Paper ID: | 4941 |
---|---|

Title: | Online Continuous Submodular Maximization: From Full-Information to Bandit Feedback |

This paper considers the problem of online continuous DR-submodular maximization under full information and bandit feedback settings and also extends the bandit algorithm to the online discrete submodular maximization problem and provides sublinear regret bounds for each case. Originality: This work can be characterized as a novel combination of well-known techniques. This paper builds upon the previous work on online continuous submodular maximization and using the well-known sphere sampling estimator, they provide a one-point unbiased estimation of the gradient for the bandit setting which is the main contribution of this work. All the related work and techniques used in this paper are adequately cited. Quality: This paper provides theoretical analysis for all their claimed results and after doing a high-level check of the proofs, the analysis is technically sound.
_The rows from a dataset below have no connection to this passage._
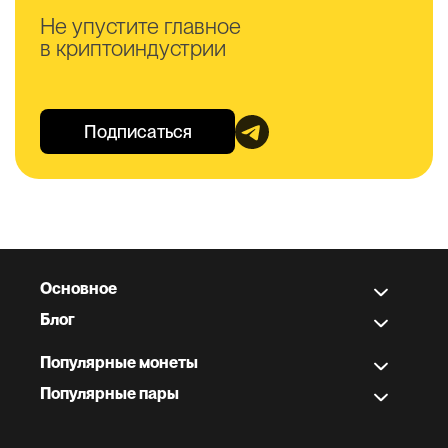
Не упустите главное
в криптоиндустрии
Подписаться
Основное
Блог
Популярные монеты
Популярные пары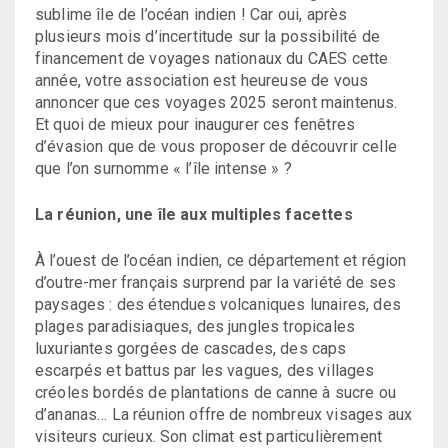
sublime île de l’océan indien ! Car oui, après
plusieurs mois d’incertitude sur la possibilité de
financement de voyages nationaux du CAES cette
année, votre association est heureuse de vous
annoncer que ces voyages 2025 seront maintenus.
Et quoi de mieux pour inaugurer ces fenêtres
d’évasion que de vous proposer de découvrir celle
que l’on surnomme « l’île intense » ?
La réunion, une île aux multiples facettes
À l’ouest de l’océan indien, ce département et région
d’outre-mer français surprend par la variété de ses
paysages : des étendues volcaniques lunaires, des
plages paradisiaques, des jungles tropicales
luxuriantes gorgées de cascades, des caps
escarpés et battus par les vagues, des villages
créoles bordés de plantations de canne à sucre ou
d’ananas… La réunion offre de nombreux visages aux
visiteurs curieux. Son climat est particulièrement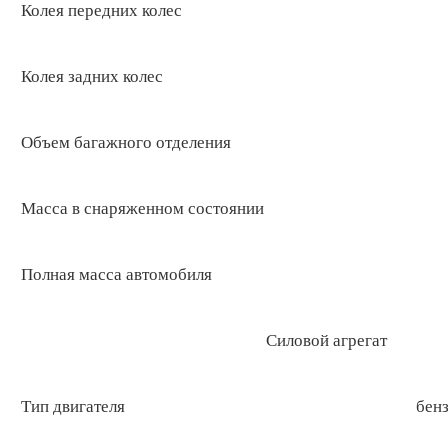
Колея передних колес
Колея задних колес
Объем багажного отделения
Масса в снаряженном состоянии
Полная масса автомобиля
Силовой агрегат
Тип двигателя
бен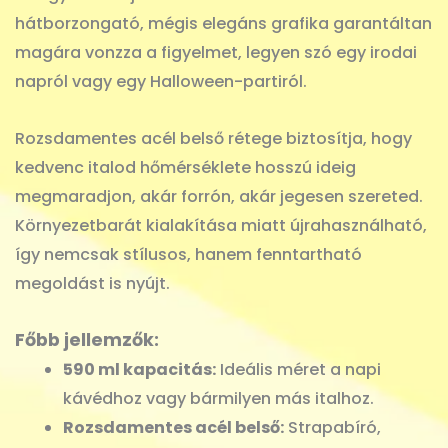
hátborzongató, mégis elegáns grafika garantáltan
magára vonzza a figyelmet, legyen szó egy irodai
napról vagy egy Halloween-partiról.
Rozsdamentes acél belső rétege biztosítja, hogy
kedvenc italod hőmérséklete hosszú ideig
megmaradjon, akár forrón, akár jegesen szereted.
Környezetbarát kialakítása miatt újrahasználható,
így nemcsak stílusos, hanem fenntartható
megoldást is nyújt.
Főbb jellemzők:
590 ml kapacitás:
Ideális méret a napi
kávédhoz vagy bármilyen más italhoz.
Rozsdamentes acél belső:
Strapabíró,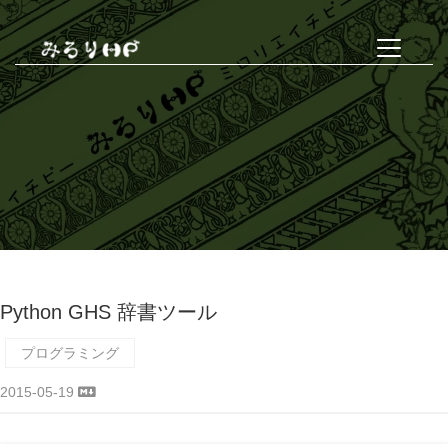
Python GHS 辞書ツール
プログラミング
2015-05-19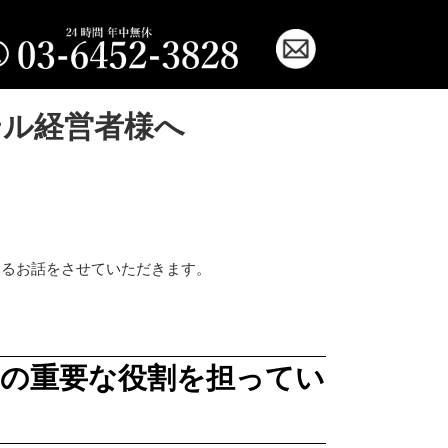
テル経営者様へ
するお話をさせていただきます。
の重要な役割を担ってい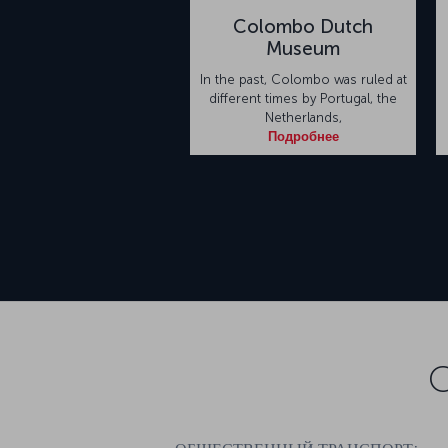
Colombo Dutch
Museum
In the past, Colombo was ruled at
different times by Portugal, the
Netherlands,
Подробнее
C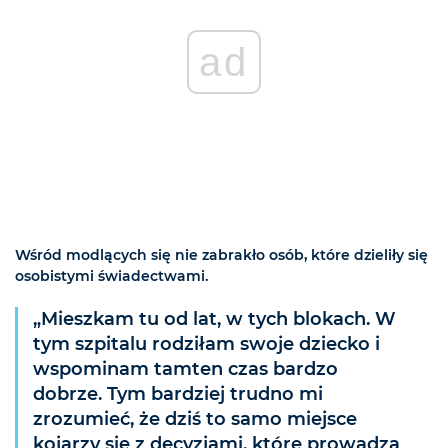
ad
Wśród modlących się nie zabrakło osób, które dzieliły się
osobistymi świadectwami.
„Mieszkam tu od lat, w tych blokach. W
tym szpitalu rodziłam swoje dziecko i
wspominam tamten czas bardzo
dobrze. Tym bardziej trudno mi
zrozumieć, że dziś to samo miejsce
kojarzy się z decyzjami, które prowadzą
However, all the proofs are moved to the supplementary file and the main paper is focused on providing a high-level description of the algorithms. I think mentioning the main proof techniques and proof sketches in the main paper could be really beneficial. The paper doesn't provide any experimental results to verify the effectiveness of their proposed algorithms in practice. However, the theoretical contributions of this paper are significant enough to make up for the lack of experiments. Clarity: The paper is extremely well-written and is easy to follow even for one who is not familiar with the prior work on this topic. Significance: As it was mentioned in my response to the previous question, this paper obtains the first sublinear regret bound with a single gradient evaluation per step for the full information setting and additionally, it provides the first sublinear regret bound for the problem in the bandit setting. The main contribution of this paper is the technique used for one-point unbiased gradient estimation in the bandit setting and it is indeed a significant contribution. However, it seems that using other gradient estimation techniques rather than the sphere sampling estimator may lead to better regret bounds (which is an interesting future research direction).
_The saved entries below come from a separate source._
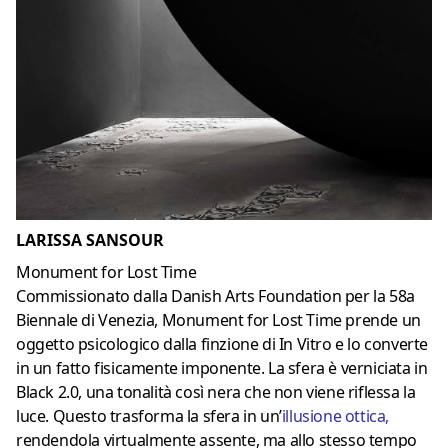
LARISSA SANSOUR
Monument for Lost Time
Commissionato dalla Danish Arts Foundation per la 58a
Biennale di Venezia, Monument for Lost Time prende un
oggetto psicologico dalla finzione di In Vitro e lo converte
in un fatto fisicamente imponente. La sfera è verniciata in
Black 2.0, una tonalità così nera che non viene riflessa la
luce. Questo trasforma la sfera in un’
illusione ottica
,
rendendola virtualmente assente, ma allo stesso tempo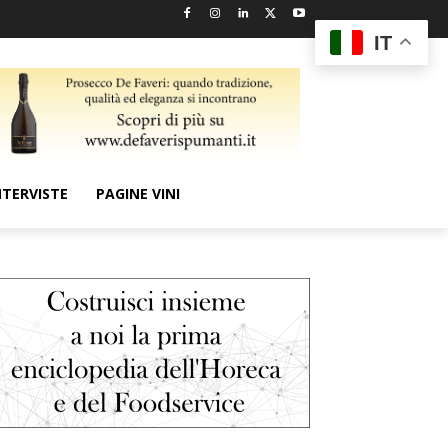
IT
NTERVISTE
PAGINE VINI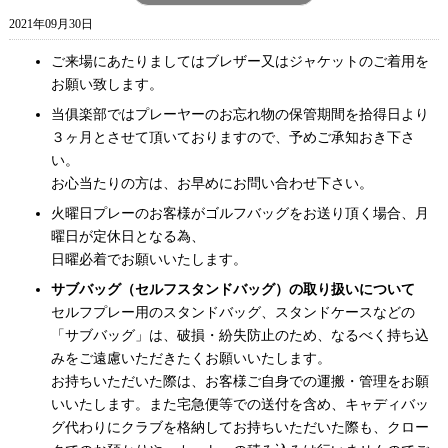
2021年09月30日
ご来場にあたりましてはブレザー又はジャケットのご着用を
お願い致します。
当俱楽部ではプレーヤーのお忘れ物の保管期間を拾得日より
３ヶ月とさせて頂いておりますので、予めご承知おき下さ
い。
お心当たりの方は、お早めにお問い合わせ下さい。
火曜日プレーのお客様がゴルフバッグをお送り頂く場合、月
曜日が定休日となる為、
日曜必着でお願いいたします。
サブバッグ（セルフスタンドバッグ）の取り扱いについて
セルフプレー用のスタンドバッグ、スタンドケースなどの
「サブバッグ」は、破損・紛失防止のため、なるべく持ち込
みをご遠慮いただきたくお願いいたします。
お持ちいただいた際は、お客様ご自身での運搬・管理をお願
いいたします。また宅急便等での送付を含め、キャディバッ
グ代わりにクラブを格納してお持ちいただいた際も、クロー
-Originality This paper clearly has originality to some extent as the proposed algorithm for OSCM has a different merit from existing ones. However, it seems for me that the methodologies are not new but the authors carefully combine them to construct algorithms. It would be helpful if you push new idea or technique more clearly. -Quality Although I have not verified all the proofs, this paper seems technically correct. At least, the results are reasonable. Please modify some unfinished expressions (e.g., l713 in the supplementary material). It also should be stated that all points the algorithm plays (e.g., y_t in Algorithm 1) belong to the constraint set K. The step sizes \eta_k are parameters in algorithm description, but they should be 1/K (or such that their sum is equal to 1) after all so that the algorithm's choice belong to the constraint set. So the current description may be confusing. -Clarity This paper is well written overall. The authors explain how they construct algorithms step by step. I have the following minor comments. -- It would be helpful for readers if you define some terminologies such as L_1-Lipschitz and matroids. -- Please indicate references for Meta-FW and VR-FW in Table 1. -- Does the definition of radius implicitly use the assumption that the constraint set contains 0? -- l106: it is helpful to clarify the task of linear maximization oracles. -- Algorithm 1: step sizes should be depend on k. -- Lemma 1: the condition "K is down-closed" may be contained in Assumption 5. -- l219: this sentence should be put before l217. -- Theorem 2: Assumption 5 is also used here. -- Algorithm 2&3: how can we know r and delta? Do you assume that it is given? -Significance The problems and results in this paper are of theoretical importance. In particular, the idea of reducing the number of gradient evaluations per function is unique. The main negative is that some motivations appear not strongly convincing. For example, what does Assumption 5 mean in application? In addition, I think RBSM (with a matroid constraint) become more acceptable for wider NeurIPS audience if you mention some application. After the rebuttal: Thank you for your feedback. The application of RBSM seems nice so I raise my score. It will be more convincing with any references for the responsive model (if any).

The paper provides interesting techniques for reducing the number of gradient oracle calls in a Frank-Wolfe algorithm. Their main idea (in full-info) is dividing rounds into several subrounds and treating functions in each subround as one virtual function. Although this is a fairly known technique in online convex optimization (OCO), carrying it out in DR-submodular optimization seems nontrivial. Also, estimating a gradient in bandit feedback via querying on sphere is already known in OCO, but combining it with Frank-Wolfe requires some additional efforts. The weaknesses of the paper are: - The resulting regret bounds are worse than the previous O(√T) bound. This is due to subdividing rounds and shows a limitation of their techniques. - Analysis is considerably longer and messier compared to known online DR-submodular maximization algorithms [17, 18]. - Paragraphs are not well structured especially in Section 3: Technical descriptions go on and on without a high level picture. Even though the present paper has several weaknesses, I believe that its technical contributions are strong enough to accept in NeurIPS: especially the first no-regret algorithm in bandit DR-submodular maximization is worth to be published. ----------- update after author response ------------- The authors resolved some concerns raised by the other reviewers. I like the paper and vote for accept.